Byron............did you fill out a NASA report yet?  Laughing


I don't think it's a huge "foul".  It's not as if you were flying in some international RVSM RNP airspace or doing a RNAV1 arrival.  More of a "fauz pas".

Posted

Quote: Cris

 Yes I stand corrected. Reviewing the AIM would indicate that the term VOR/DME is really only referring to a computer with vor/dme to make the cals like the kns 80

Posted

Quote: jlunseth

 Sorry, didn't mean to "correct" anyone, just educate.  I got into this subject a couple of years ago because when I got my plane it had the original King nav system, "original" meaning that the KNS 80 could couple directly to the AP and HSI, and direct the flight.  I discovered that for GA, rho/theta or VOR/DME RNAV is an anacronism.  Plotting a course and creating a flight plan using it, was a real pain, because you had to put a scale on a chart and measure so many nm from a VOR, on such and such radial, and create all your own waypoints.  Filing was a pain too, because you had to file all those waypoints in the "ABC,104,21.5" formate, and half the time ATC no longer understood what that was.   When the KNS 80 came out there were tools available to make that easier, but they went away quickly partly because of GPS, and partly because the big users of rho/theta are the commercial airlines.  They have computer FMS's that autodial and ID VOR's as the plane flies along, and a database of waypoints bearing the same 5 alpha names we are familiar with using GPS.  The difference between what they use, and the KNS 80 available to us, aside from a huge difference in cost and weight, is that their systems are completely automated, where our KNS 80's were not, so we were stuck putting in one waypoint at a time by VOR, rad., dist.

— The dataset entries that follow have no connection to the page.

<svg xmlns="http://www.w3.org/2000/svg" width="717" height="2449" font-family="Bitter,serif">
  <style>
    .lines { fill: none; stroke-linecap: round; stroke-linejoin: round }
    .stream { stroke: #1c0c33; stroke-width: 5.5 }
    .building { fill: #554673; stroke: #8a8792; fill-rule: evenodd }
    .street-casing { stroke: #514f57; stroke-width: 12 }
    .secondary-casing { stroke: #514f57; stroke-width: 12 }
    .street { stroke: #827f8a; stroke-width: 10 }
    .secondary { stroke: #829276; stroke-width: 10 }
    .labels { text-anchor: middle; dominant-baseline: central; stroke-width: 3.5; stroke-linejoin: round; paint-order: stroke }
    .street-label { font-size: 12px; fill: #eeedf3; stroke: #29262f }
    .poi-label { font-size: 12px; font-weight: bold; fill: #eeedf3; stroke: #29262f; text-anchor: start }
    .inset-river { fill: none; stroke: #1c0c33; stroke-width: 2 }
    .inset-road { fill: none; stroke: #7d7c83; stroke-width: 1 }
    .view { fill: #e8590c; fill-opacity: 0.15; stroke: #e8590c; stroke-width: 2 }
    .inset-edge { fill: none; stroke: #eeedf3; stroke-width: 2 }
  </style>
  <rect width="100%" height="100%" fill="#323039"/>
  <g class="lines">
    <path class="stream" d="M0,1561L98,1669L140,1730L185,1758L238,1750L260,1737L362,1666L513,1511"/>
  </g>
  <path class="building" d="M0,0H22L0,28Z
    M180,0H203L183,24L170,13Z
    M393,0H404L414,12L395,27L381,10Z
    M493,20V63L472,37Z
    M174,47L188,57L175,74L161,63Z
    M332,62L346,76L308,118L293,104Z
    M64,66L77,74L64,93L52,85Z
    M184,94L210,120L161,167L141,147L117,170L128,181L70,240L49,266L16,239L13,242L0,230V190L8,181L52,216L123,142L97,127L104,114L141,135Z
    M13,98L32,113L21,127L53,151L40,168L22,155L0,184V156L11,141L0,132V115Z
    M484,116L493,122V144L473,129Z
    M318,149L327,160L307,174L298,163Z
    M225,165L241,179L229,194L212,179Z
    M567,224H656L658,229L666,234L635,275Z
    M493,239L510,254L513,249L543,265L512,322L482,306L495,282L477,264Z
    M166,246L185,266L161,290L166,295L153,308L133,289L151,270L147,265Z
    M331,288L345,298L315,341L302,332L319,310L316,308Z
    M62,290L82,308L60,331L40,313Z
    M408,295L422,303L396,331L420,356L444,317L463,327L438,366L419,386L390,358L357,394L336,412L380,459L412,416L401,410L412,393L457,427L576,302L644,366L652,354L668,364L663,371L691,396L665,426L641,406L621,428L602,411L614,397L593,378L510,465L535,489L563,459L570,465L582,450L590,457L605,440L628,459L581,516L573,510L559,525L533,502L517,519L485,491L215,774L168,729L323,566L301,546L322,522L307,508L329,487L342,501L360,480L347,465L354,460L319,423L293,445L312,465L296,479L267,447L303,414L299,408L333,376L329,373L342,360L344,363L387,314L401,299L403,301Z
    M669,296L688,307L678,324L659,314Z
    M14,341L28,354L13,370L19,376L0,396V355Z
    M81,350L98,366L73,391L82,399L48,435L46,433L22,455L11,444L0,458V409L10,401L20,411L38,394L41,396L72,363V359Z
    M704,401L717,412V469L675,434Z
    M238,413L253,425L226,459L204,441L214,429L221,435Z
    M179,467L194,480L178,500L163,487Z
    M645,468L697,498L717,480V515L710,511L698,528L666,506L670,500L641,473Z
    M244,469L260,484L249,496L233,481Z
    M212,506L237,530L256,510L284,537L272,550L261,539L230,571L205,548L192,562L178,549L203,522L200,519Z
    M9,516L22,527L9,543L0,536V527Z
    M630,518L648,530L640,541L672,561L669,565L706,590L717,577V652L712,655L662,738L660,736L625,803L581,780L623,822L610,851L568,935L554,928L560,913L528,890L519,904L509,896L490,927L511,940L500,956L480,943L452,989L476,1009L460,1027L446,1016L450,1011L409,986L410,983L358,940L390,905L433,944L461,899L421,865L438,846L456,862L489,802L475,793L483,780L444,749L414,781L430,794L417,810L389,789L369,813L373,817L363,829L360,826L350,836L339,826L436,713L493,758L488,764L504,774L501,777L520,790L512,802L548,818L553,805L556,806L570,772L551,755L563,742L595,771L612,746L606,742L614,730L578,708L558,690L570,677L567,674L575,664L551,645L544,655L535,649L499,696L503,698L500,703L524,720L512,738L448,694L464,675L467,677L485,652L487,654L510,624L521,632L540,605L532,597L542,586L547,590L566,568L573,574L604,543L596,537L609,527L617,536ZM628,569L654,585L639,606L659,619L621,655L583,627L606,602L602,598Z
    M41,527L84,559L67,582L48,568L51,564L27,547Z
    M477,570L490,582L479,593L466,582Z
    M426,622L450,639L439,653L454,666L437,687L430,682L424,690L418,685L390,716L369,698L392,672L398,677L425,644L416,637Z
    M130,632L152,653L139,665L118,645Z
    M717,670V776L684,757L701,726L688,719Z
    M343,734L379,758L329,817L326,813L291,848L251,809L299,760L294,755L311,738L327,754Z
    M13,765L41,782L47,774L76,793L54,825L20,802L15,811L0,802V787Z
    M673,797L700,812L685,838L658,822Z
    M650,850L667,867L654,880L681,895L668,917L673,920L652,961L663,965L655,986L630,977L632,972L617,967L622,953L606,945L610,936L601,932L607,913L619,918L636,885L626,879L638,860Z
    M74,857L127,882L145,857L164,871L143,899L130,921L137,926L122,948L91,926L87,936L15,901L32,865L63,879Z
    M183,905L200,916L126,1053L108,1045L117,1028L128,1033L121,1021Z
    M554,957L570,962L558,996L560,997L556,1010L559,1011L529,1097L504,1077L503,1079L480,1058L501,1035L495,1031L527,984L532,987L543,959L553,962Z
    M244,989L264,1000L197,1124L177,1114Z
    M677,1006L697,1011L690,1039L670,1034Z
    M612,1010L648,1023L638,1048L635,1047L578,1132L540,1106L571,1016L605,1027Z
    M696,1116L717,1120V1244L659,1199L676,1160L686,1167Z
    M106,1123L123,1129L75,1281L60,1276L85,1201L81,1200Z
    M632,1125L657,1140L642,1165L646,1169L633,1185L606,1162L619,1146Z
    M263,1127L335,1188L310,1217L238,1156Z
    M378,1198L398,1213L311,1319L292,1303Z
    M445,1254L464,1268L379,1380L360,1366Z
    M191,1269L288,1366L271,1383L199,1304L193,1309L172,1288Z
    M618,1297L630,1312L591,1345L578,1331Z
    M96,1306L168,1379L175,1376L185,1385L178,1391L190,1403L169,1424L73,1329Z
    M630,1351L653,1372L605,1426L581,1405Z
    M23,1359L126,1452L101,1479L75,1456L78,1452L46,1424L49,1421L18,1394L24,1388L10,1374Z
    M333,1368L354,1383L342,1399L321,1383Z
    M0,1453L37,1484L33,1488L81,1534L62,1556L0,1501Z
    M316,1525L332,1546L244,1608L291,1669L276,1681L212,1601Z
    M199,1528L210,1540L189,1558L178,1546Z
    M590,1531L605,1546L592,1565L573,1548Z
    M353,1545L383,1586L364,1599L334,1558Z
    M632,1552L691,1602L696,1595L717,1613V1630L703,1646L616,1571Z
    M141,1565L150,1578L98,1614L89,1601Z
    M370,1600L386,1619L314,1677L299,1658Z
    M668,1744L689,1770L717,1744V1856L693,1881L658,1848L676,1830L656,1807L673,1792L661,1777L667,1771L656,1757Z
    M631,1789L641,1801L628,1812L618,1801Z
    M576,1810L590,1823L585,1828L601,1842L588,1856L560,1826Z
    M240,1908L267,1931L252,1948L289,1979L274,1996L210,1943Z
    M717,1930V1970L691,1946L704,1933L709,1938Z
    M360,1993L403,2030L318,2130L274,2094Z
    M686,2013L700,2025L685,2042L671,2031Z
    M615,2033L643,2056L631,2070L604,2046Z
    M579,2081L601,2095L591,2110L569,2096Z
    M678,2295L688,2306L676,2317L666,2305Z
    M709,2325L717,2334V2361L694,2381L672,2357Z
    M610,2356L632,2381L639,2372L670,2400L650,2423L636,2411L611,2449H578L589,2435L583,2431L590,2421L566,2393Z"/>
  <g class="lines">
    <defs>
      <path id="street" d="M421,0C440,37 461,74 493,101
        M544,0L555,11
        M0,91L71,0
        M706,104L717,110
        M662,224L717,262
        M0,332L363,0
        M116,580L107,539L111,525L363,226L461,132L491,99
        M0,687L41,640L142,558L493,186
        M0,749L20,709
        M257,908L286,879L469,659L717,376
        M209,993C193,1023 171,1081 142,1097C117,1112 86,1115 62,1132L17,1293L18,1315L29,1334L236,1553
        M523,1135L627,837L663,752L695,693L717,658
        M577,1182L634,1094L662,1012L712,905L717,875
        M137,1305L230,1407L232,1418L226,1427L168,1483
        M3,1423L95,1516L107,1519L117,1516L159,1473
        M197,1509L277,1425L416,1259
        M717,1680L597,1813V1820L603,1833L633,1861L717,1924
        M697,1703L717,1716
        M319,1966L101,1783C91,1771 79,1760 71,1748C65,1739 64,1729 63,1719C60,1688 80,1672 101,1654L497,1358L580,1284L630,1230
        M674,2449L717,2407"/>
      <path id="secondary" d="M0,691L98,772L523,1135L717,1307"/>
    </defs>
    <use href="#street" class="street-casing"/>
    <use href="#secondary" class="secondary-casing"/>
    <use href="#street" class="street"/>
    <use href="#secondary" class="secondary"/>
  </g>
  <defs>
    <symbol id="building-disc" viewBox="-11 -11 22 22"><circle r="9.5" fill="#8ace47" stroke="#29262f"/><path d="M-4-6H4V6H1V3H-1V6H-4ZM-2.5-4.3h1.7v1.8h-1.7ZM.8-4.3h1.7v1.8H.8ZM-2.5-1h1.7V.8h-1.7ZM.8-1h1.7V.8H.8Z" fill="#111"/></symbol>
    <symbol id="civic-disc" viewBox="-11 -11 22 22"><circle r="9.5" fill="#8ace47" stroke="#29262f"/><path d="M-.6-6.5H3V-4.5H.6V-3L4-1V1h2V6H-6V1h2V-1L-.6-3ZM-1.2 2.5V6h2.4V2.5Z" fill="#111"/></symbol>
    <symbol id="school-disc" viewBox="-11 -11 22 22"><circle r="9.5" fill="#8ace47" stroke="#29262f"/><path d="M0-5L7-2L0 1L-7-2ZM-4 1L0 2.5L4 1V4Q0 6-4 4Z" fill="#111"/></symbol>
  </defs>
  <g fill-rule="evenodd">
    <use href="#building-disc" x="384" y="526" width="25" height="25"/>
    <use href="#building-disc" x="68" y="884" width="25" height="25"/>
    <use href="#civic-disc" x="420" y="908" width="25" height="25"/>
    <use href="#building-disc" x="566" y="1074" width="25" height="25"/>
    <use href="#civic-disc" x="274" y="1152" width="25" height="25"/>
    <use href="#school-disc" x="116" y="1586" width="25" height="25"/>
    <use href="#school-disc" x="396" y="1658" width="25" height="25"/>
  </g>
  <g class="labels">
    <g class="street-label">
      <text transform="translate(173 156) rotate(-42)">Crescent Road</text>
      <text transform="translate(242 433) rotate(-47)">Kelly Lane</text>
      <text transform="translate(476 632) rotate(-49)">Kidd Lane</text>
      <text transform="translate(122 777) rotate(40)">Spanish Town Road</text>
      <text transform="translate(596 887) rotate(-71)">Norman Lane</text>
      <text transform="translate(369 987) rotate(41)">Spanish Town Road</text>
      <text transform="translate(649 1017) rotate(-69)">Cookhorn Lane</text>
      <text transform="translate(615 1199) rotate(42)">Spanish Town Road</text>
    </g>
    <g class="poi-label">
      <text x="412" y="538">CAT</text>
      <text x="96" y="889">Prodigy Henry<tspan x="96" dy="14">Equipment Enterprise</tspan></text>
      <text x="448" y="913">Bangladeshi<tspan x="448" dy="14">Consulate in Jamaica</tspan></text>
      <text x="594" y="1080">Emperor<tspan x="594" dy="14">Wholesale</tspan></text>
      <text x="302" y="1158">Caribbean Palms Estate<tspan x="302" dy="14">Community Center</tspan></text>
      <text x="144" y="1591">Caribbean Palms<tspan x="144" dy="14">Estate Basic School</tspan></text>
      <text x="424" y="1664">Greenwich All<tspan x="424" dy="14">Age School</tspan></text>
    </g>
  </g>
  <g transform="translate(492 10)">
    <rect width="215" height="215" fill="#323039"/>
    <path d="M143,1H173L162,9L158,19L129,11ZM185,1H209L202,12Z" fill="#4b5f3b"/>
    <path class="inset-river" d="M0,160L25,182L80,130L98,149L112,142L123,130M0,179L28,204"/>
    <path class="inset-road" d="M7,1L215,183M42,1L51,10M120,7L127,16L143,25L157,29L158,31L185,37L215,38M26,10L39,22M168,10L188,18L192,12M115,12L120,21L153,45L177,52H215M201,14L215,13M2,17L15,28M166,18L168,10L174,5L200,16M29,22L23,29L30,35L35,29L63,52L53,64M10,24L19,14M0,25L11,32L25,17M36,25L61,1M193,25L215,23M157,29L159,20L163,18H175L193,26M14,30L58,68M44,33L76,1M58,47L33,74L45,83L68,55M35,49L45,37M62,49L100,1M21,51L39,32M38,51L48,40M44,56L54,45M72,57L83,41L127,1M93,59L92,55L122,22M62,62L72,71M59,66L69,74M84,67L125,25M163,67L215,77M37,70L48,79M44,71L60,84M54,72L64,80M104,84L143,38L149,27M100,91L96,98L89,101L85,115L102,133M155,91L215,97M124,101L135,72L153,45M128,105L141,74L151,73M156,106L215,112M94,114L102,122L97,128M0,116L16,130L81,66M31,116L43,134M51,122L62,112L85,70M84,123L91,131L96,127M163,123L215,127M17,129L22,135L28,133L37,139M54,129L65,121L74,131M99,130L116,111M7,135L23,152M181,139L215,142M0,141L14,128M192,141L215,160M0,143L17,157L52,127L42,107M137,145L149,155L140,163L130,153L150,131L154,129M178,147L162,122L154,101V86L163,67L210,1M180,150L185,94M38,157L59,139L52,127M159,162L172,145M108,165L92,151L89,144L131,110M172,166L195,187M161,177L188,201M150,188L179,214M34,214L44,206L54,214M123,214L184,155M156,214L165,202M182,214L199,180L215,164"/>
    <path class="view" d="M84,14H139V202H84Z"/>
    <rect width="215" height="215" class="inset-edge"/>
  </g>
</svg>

A large part of the commercial fleet still has that system.  In the GA fleet, the cumbersome manual method represented by the KNS 80 has been largely replaced by GPS's with databases of waypoints so we don't have to do all that measuring and input.

Anyway, rho/theta RNAV has pretty much gone the way of LORAN, the nav aids are still there, and it is still possible to navigate by that means, but GPS is so much easier practically no one uses the system except the commercial fleet with their existing flight computer systems.

Easy enough to misread /I and similar designations if you don't know the background.  For that matter, if you don't know what RNP is or RVSM, easy enough to think you have those systems in a GA aircraft, when in fact practically no one does, they are beyond our means and/or need.

Posted

Yes ma'am, that would be correct.  Also, I would not rely on being able to make imaginative arguments at a hearing, if there were a hearing.  If you have ever read the decisions of the Admin. Judges, or the NTSB to whom their decisions are appealable, the process is a stacked deck, and "innocent until proven guilty" is not the standard.  If it were ever to get that far, you would need a very clear reason why their charges are just flat wrong, not an imaginative argument or possible alternative reading of the regs./AIM.


Sorry, Byron, if you lost the bet to Becca.  Will try to make it up to you somehow, us guys have to stick together.

Posted

If the FAA would ever get around to striking the word LORAN from the /I suffix and updating it properly to "enroute GPS" this would make all the sense in the world.